Gosling’s Rum has a history that goes back to 1806 when James Gosling opened their first shop in Bermuda. In 1860 they distilled the first distinctive Bermuda black rum, which would later be called Black Seal Rum. Today, Black Seal Rum is a part of Bermudian culture and heritage, and is an essential ingredient in the trademarked Dark ‘n Stormy® cocktail, among other local dishes and cocktails (Goslings Rum n.d.).

Trademarks and culture

Marks and symbols form an integral part of any culture, and anthropologists have found that though different cultures may use the same or similar marks or symbols, the interpretation of such marks across cultures can be vastly different. Trademarks help to ensure that a mark or symbol is not misused, misrepresented, or misinterpreted, and that the meaning associated with the mark or symbol, cultural or otherwise, is the same regardless of where the mark or symbol is used.

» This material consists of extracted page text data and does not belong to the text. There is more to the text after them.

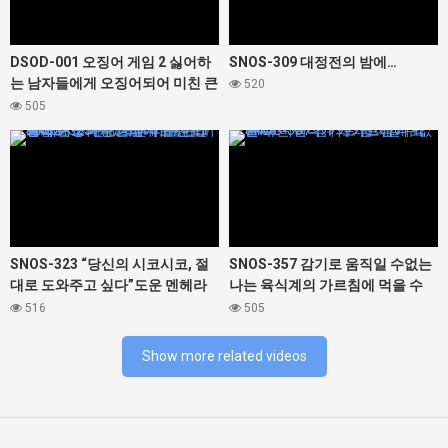
DSOD-001 오징어 게임 2 싫어하
SNOS-309 대정전의 밤에…
는 남자들에게 오징어되어 미친 큰
520
가슴 그녀. 미조노 와카 유라카나
505
나카마루 미라이 마츠마루 카스미
427460
427468
히라기 모미지
SNOS-323 “당신의 시코시코, 절
SNOS-357 감기로 움직일 수없는
대로 도와주고 싶다”도운 멘헤라
나는 육식계의 가르침에 먹을 수
미소녀가 나에게 완전 러브 의존!
버린다! ? 가와고에 니코
516
505
어떤 것도 시테 주는 이상한 애정
자위 지원 미타 마스즈
Show more related videos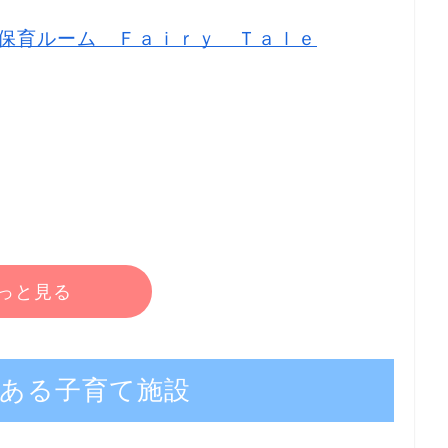
保育ルーム Ｆａｉｒｙ Ｔａｌｅ
っと見る
ある子育て施設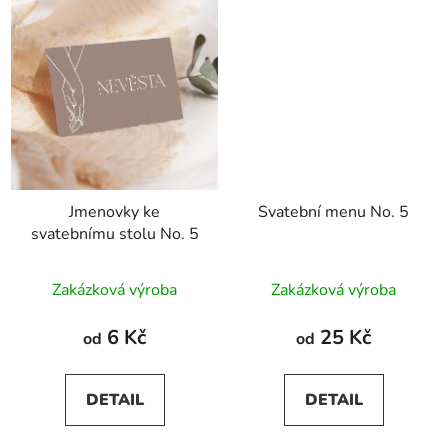
Jmenovky ke
Svatební menu No. 5
svatebnímu stolu No. 5
Zakázková výroba
Zakázková výroba
6 Kč
25 Kč
od
od
DETAIL
DETAIL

The Paris Convention for the Protection of Industrial property of 1883 and the Madrid Agreement Concerning the International Registration of Marks of 1891 are the two earliest agreements that catered to using a mark or symbol to represent a product and confirm its source. What this did was remove the disparate cultural interpretations of similar marks and created one interpretation of a mark, which was based on the source of the mark, the source culture of the mark, or however the person registering the mark intended for it to be interpreted. It also prevented others from copying the mark and using it to misrepresent the source and quality of goods or services bearing that mark.

The Painkiller and Dark ‘n Stormy cocktails are considered national cultural icons of their respective territories by their respective peoples, the Virgin Islanders and Bermudians. By having these names trademarked it ensures that the meanings, connotations, and interpretations associated with these cocktails are the same regardless of where they are used – cocktails made with the same specific ingredients mixed in the same specific way. In essence, it preserves that aspect of Virgin Islands and Bermudian culture by preventing anyone from making similar cocktails and calling them by these names unless they have specific ingredients mixed in a specific way.

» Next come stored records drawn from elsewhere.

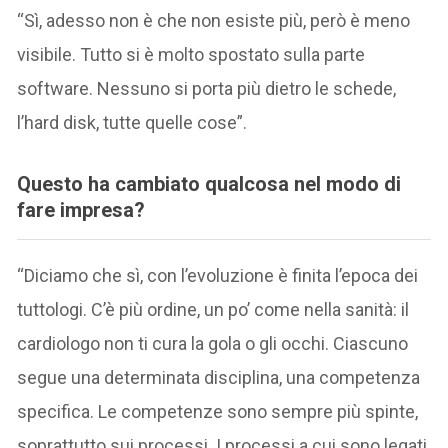
“Sì, adesso non è che non esiste più, però è meno
visibile. Tutto si è molto spostato sulla parte
software. Nessuno si porta più dietro le schede,
l’hard disk, tutte quelle cose”.
Questo ha cambiato qualcosa nel modo di
fare impresa?
“Diciamo che sì, con l’evoluzione è finita l’epoca dei
tuttologi. C’è più ordine, un po’ come nella sanità: il
cardiologo non ti cura la gola o gli occhi. Ciascuno
segue una determinata disciplina, una competenza
specifica. Le competenze sono sempre più spinte,
soprattutto sui processi. I processi a cui sono legati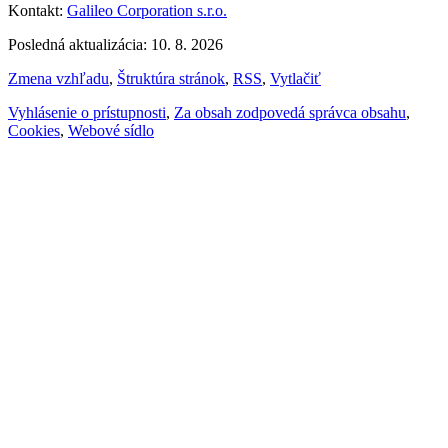
Kontakt:
Galileo Corporation s.r.o.
Posledná aktualizácia: 10. 8. 2026
Zmena vzhľadu
,
Štruktúra stránok
,
RSS
,
Vytlačiť
Vyhlásenie o prístupnosti
,
Za obsah zodpovedá správca obsahu
,
Cookies
,
Webové sídlo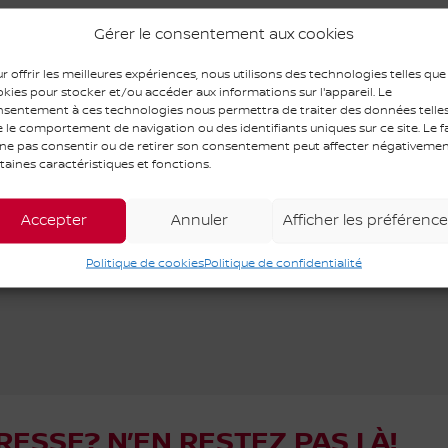
Gérer le consentement aux cookies
r offrir les meilleures expériences, nous utilisons des technologies telles que
kies pour stocker et/ou accéder aux informations sur l'appareil. Le
sentement à ces technologies nous permettra de traiter des données telle
ODOMÈTRE:
10 km
 le comportement de navigation ou des identifiants uniques sur ce site. Le fa
MOTRICITÉ :
Traction intégrale
ne pas consentir ou de retirer son consentement peut affecter négativeme
taines caractéristiques et fonctions.
MOTEUR (L) :
2.4
COULEUR EXTÉRIEUR :
Rouge royal (NCT)
Accepter
Annuler
Afficher les préférenc
NUMÉRO DE STOCK :
R6377
Politique de cookies
Politique de confidentialité
RESSE? N’EN RESTEZ PAS LÀ!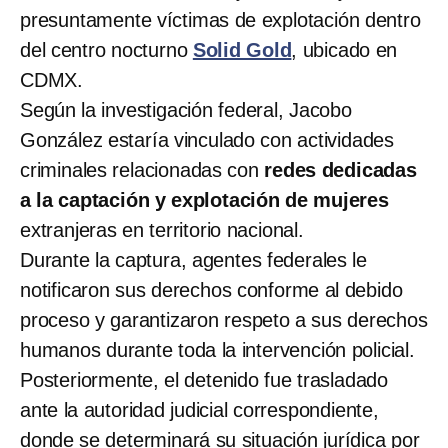
presuntamente víctimas de explotación dentro
del centro nocturno
Solid Gold
, ubicado en
CDMX.
Según la investigación federal, Jacobo
González estaría vinculado con actividades
criminales relacionadas con
redes dedicadas
a la captación y explotación de mujeres
extranjeras en territorio nacional.
Durante la captura, agentes federales le
notificaron sus derechos conforme al debido
proceso y garantizaron respeto a sus derechos
humanos durante toda la intervención policial.
Posteriormente, el detenido fue trasladado
ante la autoridad judicial correspondiente,
donde se determinará su situación jurídica por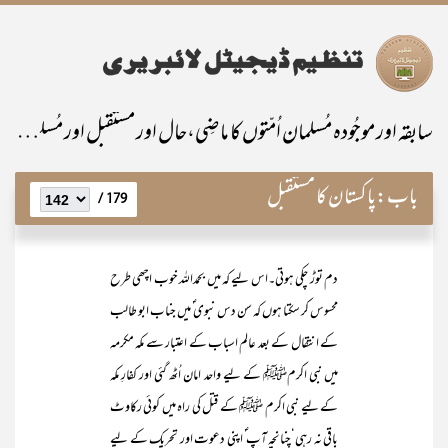
سابقہ اور موجُودہ مُسلمان اُمّتوں کا ماضِی،حال اور مستقبل اور مُسلمانانِ پاکستان کی خصوصی ذمّہ داری
باب:
پاکستان کا مستقبل
179 /
دم توڑ چکی ہوتی۔اس لیے کہ میں بحمداللہ خوب اچھی طرح
محسوس کر سکتا ہوں کہ سن دس نبوی ؐ میں جناب ابو طالب
کے انتقال کے بعد عالم اسباب کے اعتبار سے مکہ مکرمہ
میں نبی اکرمﷺ کے لیے واحد امان اُٹھ گئی اور کفارِ مکہ
کے لیے نبی اکرم ﷺ کے قتل کی راہ میں کوئی رکاوٹ
باقی نہ رہی‘چنانچہ آپ ؐ اپنی دعوت اور تحریک کے لیے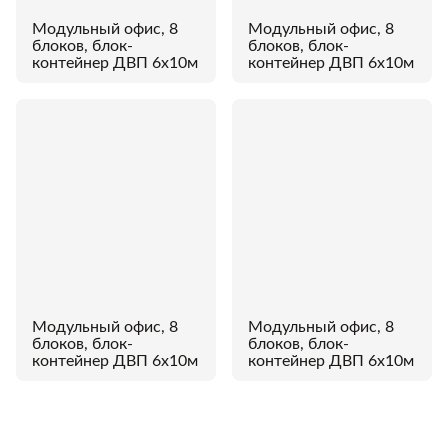
Модульный офис, 8
Модульный офис, 8
блоков, блок-
блоков, блок-
контейнер ДВП 6х10м
контейнер ДВП 6х10м
Модульный офис, 8
Модульный офис, 8
блоков, блок-
блоков, блок-
контейнер ДВП 6х10м
контейнер ДВП 6х10м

The trademarks for the Painkiller and Dark ‘n Stormy cocktails are not collectively owned by the people of these territories, but by residents of these territories, Mr. Tobias and the Gosling’s respectively. Therefore, legally there is nothing to stop the owners from taking their names with them if they decide to leave these territories, though it would be morally questionable if they did so. Further, legally there is nothing to stop them from modifying the mark and makeup of the cocktails if they choose to do so, because they own the trademarks. This raises a very important question, should an individual or company own the trademark of a cultural icon of a people? Or should the people own the trademark of their cultural icon?

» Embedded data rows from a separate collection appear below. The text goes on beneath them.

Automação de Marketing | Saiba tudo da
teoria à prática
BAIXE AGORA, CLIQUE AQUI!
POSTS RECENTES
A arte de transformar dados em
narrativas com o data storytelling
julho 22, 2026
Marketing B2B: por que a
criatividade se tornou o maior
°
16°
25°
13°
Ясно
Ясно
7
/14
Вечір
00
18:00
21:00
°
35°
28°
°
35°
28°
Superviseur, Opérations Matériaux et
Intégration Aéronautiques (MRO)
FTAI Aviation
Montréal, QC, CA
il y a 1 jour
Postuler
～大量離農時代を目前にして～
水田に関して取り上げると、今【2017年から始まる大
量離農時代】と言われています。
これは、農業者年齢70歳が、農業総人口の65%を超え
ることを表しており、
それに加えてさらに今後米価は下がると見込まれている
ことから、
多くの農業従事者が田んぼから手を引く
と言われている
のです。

With current international laws and treaties, an individual or company can own the trademark of a cultural icon of a people and use it whenever, wherever, and however he, she, or they see fit. Nevertheless, strides are being taken to correct this seemingly moral inequity. The World Intellectual Property Organization (WIPO) through its Creative Heritage Project is “developing resources for the strategic management of intellectual property rights and interests by cultural institutions, so as to both preserve and protect cultural heritage” (Vézina 2010).

For now, the owners of the trademarks of Pusser’s Painkiller and the Dark ‘n Stormy cocktail can be viewed as caretakers of their respective communities’ cultural icons.